[Source information]

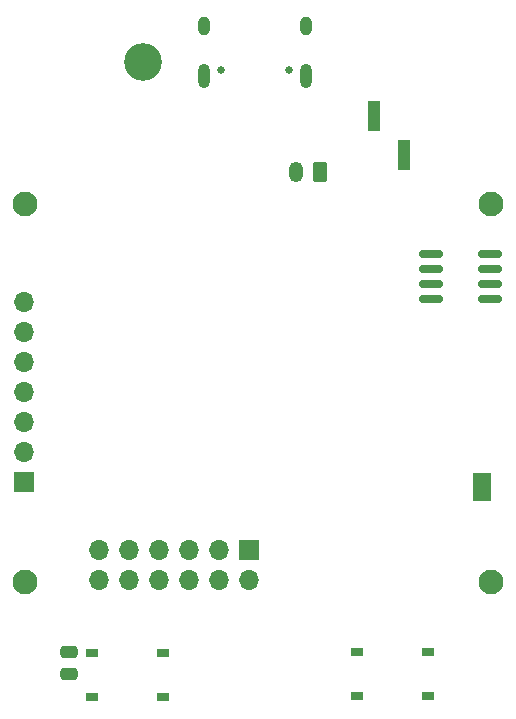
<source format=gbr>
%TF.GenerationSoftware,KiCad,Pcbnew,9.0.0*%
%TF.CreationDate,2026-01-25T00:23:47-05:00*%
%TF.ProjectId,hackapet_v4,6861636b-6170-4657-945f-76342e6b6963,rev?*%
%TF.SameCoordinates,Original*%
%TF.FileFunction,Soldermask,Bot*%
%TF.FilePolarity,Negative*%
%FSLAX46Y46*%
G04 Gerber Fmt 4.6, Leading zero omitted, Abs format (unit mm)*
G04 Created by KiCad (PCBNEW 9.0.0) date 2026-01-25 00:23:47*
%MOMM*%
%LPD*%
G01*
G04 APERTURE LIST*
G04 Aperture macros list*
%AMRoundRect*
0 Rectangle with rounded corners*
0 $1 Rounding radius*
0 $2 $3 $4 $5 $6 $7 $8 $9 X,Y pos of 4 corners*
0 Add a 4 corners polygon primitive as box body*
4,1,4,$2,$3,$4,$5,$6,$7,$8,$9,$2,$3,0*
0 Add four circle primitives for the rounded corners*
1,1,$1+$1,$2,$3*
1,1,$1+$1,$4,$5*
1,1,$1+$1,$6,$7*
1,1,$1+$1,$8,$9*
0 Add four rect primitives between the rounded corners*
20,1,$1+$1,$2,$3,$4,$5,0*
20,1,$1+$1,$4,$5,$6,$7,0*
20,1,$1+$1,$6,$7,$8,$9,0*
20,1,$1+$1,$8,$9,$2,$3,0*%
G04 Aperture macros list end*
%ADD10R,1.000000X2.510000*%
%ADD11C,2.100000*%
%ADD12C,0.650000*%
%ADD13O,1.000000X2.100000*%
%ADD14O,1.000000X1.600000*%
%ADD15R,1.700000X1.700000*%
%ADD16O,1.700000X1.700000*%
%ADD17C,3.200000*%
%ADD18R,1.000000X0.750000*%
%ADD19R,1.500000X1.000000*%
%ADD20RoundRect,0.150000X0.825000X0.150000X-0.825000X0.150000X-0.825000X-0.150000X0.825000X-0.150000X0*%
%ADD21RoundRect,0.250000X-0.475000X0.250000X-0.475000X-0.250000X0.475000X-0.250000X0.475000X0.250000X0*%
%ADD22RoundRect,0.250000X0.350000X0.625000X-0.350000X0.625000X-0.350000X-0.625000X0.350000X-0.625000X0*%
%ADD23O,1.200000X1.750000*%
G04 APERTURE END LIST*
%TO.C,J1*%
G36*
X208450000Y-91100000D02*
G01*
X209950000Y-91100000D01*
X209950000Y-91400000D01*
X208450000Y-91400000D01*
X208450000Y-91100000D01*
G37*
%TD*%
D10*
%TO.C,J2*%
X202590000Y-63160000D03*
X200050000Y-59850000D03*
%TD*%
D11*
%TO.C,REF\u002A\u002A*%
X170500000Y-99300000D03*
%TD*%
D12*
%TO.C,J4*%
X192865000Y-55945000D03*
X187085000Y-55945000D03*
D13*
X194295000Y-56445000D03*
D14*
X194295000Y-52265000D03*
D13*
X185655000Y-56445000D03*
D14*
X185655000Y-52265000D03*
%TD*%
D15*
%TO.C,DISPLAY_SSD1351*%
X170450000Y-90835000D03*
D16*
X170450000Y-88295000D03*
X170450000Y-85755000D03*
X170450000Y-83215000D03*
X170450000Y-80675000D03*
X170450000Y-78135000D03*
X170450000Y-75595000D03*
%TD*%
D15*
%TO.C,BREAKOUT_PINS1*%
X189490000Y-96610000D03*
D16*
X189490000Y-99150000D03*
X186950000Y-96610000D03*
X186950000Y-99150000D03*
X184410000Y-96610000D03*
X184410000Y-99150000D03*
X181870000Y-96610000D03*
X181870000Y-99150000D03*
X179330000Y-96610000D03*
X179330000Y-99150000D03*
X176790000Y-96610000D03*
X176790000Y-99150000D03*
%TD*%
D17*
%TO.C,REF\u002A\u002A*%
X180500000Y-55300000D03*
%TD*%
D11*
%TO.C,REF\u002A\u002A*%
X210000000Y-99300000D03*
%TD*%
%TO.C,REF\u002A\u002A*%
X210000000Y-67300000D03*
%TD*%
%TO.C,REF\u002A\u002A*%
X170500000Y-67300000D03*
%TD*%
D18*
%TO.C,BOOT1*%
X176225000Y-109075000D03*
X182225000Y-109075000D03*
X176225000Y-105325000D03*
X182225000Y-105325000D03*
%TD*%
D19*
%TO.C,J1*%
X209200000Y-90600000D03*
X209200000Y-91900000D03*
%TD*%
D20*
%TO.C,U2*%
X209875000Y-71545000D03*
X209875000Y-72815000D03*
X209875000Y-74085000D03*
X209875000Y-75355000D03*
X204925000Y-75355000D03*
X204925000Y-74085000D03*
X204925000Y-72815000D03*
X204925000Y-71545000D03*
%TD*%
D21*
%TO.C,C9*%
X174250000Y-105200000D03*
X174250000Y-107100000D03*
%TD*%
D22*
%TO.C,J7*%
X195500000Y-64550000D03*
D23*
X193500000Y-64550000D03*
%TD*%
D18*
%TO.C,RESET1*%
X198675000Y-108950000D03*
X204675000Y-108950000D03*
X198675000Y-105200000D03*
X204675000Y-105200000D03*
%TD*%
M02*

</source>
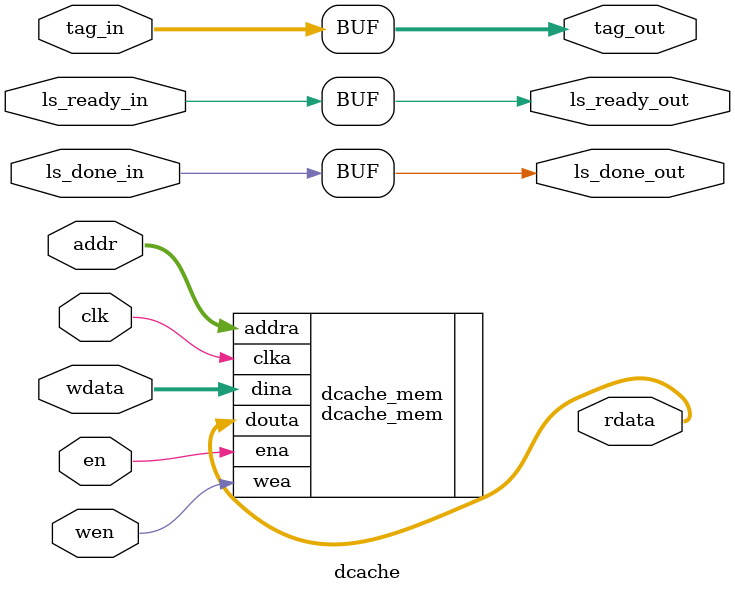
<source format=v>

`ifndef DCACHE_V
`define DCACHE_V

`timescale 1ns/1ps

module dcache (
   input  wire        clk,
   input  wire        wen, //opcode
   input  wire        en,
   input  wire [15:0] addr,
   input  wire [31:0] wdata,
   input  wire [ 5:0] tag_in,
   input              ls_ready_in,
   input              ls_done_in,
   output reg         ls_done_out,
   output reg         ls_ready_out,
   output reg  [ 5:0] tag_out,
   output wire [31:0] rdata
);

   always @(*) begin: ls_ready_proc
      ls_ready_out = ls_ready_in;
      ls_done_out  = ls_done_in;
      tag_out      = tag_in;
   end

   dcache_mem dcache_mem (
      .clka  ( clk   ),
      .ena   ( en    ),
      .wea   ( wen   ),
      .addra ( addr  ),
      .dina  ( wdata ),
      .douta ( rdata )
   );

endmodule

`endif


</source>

[/Source information]

• Work request: Set down every record exactly as written, but drop the pictures.

• Solution to this task:
<source format=gbr>
%TF.GenerationSoftware,KiCad,Pcbnew,9.0.0*%
%TF.CreationDate,2026-01-25T00:23:47-05:00*%
%TF.ProjectId,hackapet_v4,6861636b-6170-4657-945f-76342e6b6963,rev?*%
%TF.SameCoordinates,Original*%
%TF.FileFunction,Soldermask,Bot*%
%TF.FilePolarity,Negative*%
%FSLAX46Y46*%
G04 Gerber Fmt 4.6, Leading zero omitted, Abs format (unit mm)*
G04 Created by KiCad (PCBNEW 9.0.0) date 2026-01-25 00:23:47*
%MOMM*%
%LPD*%
G01*
G04 APERTURE LIST*
G04 Aperture macros list*
%AMRoundRect*
0 Rectangle with rounded corners*
0 $1 Rounding radius*
0 $2 $3 $4 $5 $6 $7 $8 $9 X,Y pos of 4 corners*
0 Add a 4 corners polygon primitive as box body*
4,1,4,$2,$3,$4,$5,$6,$7,$8,$9,$2,$3,0*
0 Add four circle primitives for the rounded corners*
1,1,$1+$1,$2,$3*
1,1,$1+$1,$4,$5*
1,1,$1+$1,$6,$7*
1,1,$1+$1,$8,$9*
0 Add four rect primitives between the rounded corners*
20,1,$1+$1,$2,$3,$4,$5,0*
20,1,$1+$1,$4,$5,$6,$7,0*
20,1,$1+$1,$6,$7,$8,$9,0*
20,1,$1+$1,$8,$9,$2,$3,0*%
G04 Aperture macros list end*
%ADD10R,1.000000X2.510000*%
%ADD11C,2.100000*%
%ADD12C,0.650000*%
%ADD13O,1.000000X2.100000*%
%ADD14O,1.000000X1.600000*%
%ADD15R,1.700000X1.700000*%
%ADD16O,1.700000X1.700000*%
%ADD17C,3.200000*%
%ADD18R,1.000000X0.750000*%
%ADD19R,1.500000X1.000000*%
%ADD20RoundRect,0.150000X0.825000X0.150000X-0.825000X0.150000X-0.825000X-0.150000X0.825000X-0.150000X0*%
%ADD21RoundRect,0.250000X-0.475000X0.250000X-0.475000X-0.250000X0.475000X-0.250000X0.475000X0.250000X0*%
%ADD22RoundRect,0.250000X0.350000X0.625000X-0.350000X0.625000X-0.350000X-0.625000X0.350000X-0.625000X0*%
%ADD23O,1.200000X1.750000*%
G04 APERTURE END LIST*
%TO.C,J1*%
G36*
X208450000Y-91100000D02*
G01*
X209950000Y-91100000D01*
X209950000Y-91400000D01*
X208450000Y-91400000D01*
X208450000Y-91100000D01*
G37*
%TD*%
D10*
%TO.C,J2*%
X202590000Y-63160000D03*
X200050000Y-59850000D03*
%TD*%
D11*
%TO.C,REF\u002A\u002A*%
X170500000Y-99300000D03*
%TD*%
D12*
%TO.C,J4*%
X192865000Y-55945000D03*
X187085000Y-55945000D03*
D13*
X194295000Y-56445000D03*
D14*
X194295000Y-52265000D03*
D13*
X185655000Y-56445000D03*
D14*
X185655000Y-52265000D03*
%TD*%
D15*
%TO.C,DISPLAY_SSD1351*%
X170450000Y-90835000D03*
D16*
X170450000Y-88295000D03*
X170450000Y-85755000D03*
X170450000Y-83215000D03*
X170450000Y-80675000D03*
X170450000Y-78135000D03*
X170450000Y-75595000D03*
%TD*%
D15*
%TO.C,BREAKOUT_PINS1*%
X189490000Y-96610000D03*
D16*
X189490000Y-99150000D03*
X186950000Y-96610000D03*
X186950000Y-99150000D03*
X184410000Y-96610000D03*
X184410000Y-99150000D03*
X181870000Y-96610000D03*
X181870000Y-99150000D03*
X179330000Y-96610000D03*
X179330000Y-99150000D03*
X176790000Y-96610000D03*
X176790000Y-99150000D03*
%TD*%
D17*
%TO.C,REF\u002A\u002A*%
X180500000Y-55300000D03*
%TD*%
D11*
%TO.C,REF\u002A\u002A*%
X210000000Y-99300000D03*
%TD*%
%TO.C,REF\u002A\u002A*%
X210000000Y-67300000D03*
%TD*%
%TO.C,REF\u002A\u002A*%
X170500000Y-67300000D03*
%TD*%
D18*
%TO.C,BOOT1*%
X176225000Y-109075000D03*
X182225000Y-109075000D03*
X176225000Y-105325000D03*
X182225000Y-105325000D03*
%TD*%
D19*
%TO.C,J1*%
X209200000Y-90600000D03*
X209200000Y-91900000D03*
%TD*%
D20*
%TO.C,U2*%
X209875000Y-71545000D03*
X209875000Y-72815000D03*
X209875000Y-74085000D03*
X209875000Y-75355000D03*
X204925000Y-75355000D03*
X204925000Y-74085000D03*
X204925000Y-72815000D03*
X204925000Y-71545000D03*
%TD*%
D21*
%TO.C,C9*%
X174250000Y-105200000D03*
X174250000Y-107100000D03*
%TD*%
D22*
%TO.C,J7*%
X195500000Y-64550000D03*
D23*
X193500000Y-64550000D03*
%TD*%
D18*
%TO.C,RESET1*%
X198675000Y-108950000D03*
X204675000Y-108950000D03*
X198675000Y-105200000D03*
X204675000Y-105200000D03*
%TD*%
M02*

</source>
<source format=v>

`ifndef DCACHE_V
`define DCACHE_V

`timescale 1ns/1ps

module dcache (
   input  wire        clk,
   input  wire        wen, //opcode
   input  wire        en,
   input  wire [15:0] addr,
   input  wire [31:0] wdata,
   input  wire [ 5:0] tag_in,
   input              ls_ready_in,
   input              ls_done_in,
   output reg         ls_done_out,
   output reg         ls_ready_out,
   output reg  [ 5:0] tag_out,
   output wire [31:0] rdata
);

   always @(*) begin: ls_ready_proc
      ls_ready_out = ls_ready_in;
      ls_done_out  = ls_done_in;
      tag_out      = tag_in;
   end

   dcache_mem dcache_mem (
      .clka  ( clk   ),
      .ena   ( en    ),
      .wea   ( wen   ),
      .addra ( addr  ),
      .dina  ( wdata ),
      .douta ( rdata )
   );

endmodule

`endif


</source>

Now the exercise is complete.